The new regulations will take effect from August. The reason is the reduction in the cost of equipment for wind and solar energy that occurred due to the boom of renewables in China.

For many years, Chinese regulators have provided significant funds to support renewable energy projects. This has seriously sped up the industry’s evolution. China has become the world leader in terms of solar and wind energy capacity, having also established its own production of renewable energy equipment. In China, over the past five years, electricity generation from renewable sources has grown faster (by 20% per year) than total electricity production (by 6% per year).

However, along with electricity generation, the need for subsidies grew. The fund, set up to process applications for subsidies, could not keep up with their number, while the approved subsidies were not funded on time: to date, subsidy arrears have reached $40 billion.

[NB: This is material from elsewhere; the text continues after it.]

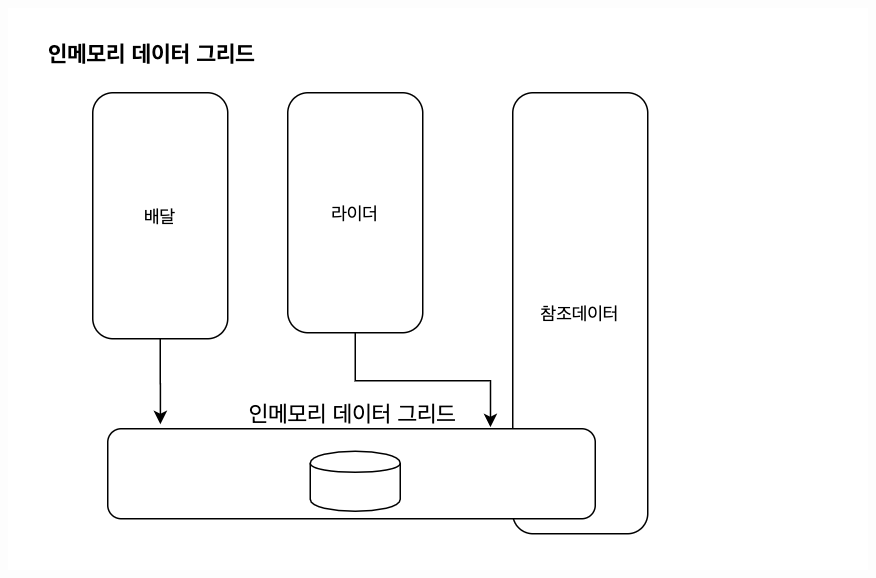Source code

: ![spring-microservice-diagrams-refer-data-in-memory-data-grid](/post-img/spring-microservice/spring-microservice-diagrams-refer-data-in-memory-data-grid.png)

From now on, the authorities claim that solar and wind energy have reached parity with grid electricity prices. Prior to this, the Chinese Ministry of Finance promised that in 2021 solar energy subsidies will grow by almost 60% compared with last year. However, new projects under development will be subject to new regulations: electricity from these renewable energy plants will be sold either at benchmark prices set for coal power or at market prices. Bidding for the sale of electricity will become voluntary, and regional authorities will have the right to set prices for new offshore wind and solar power plants.

Earlier, the Chinese authorities proposed to change the regulation of renewables. The government’s plan was to cut subsidies to producers of solar and wind energy, or to quota their bidding for guaranteed connection to the grid.

To date, in China, the unit cost of coal-fired electricity ranges from $50 to $66 per MWh, while for offshore wind farm it ranges from $41 to $62 per MWh, and for solar – from $29 to $59 per MWh. By the end of 2021, the capacity in solar and wind energy in the country will have to increase by at least 90 GW.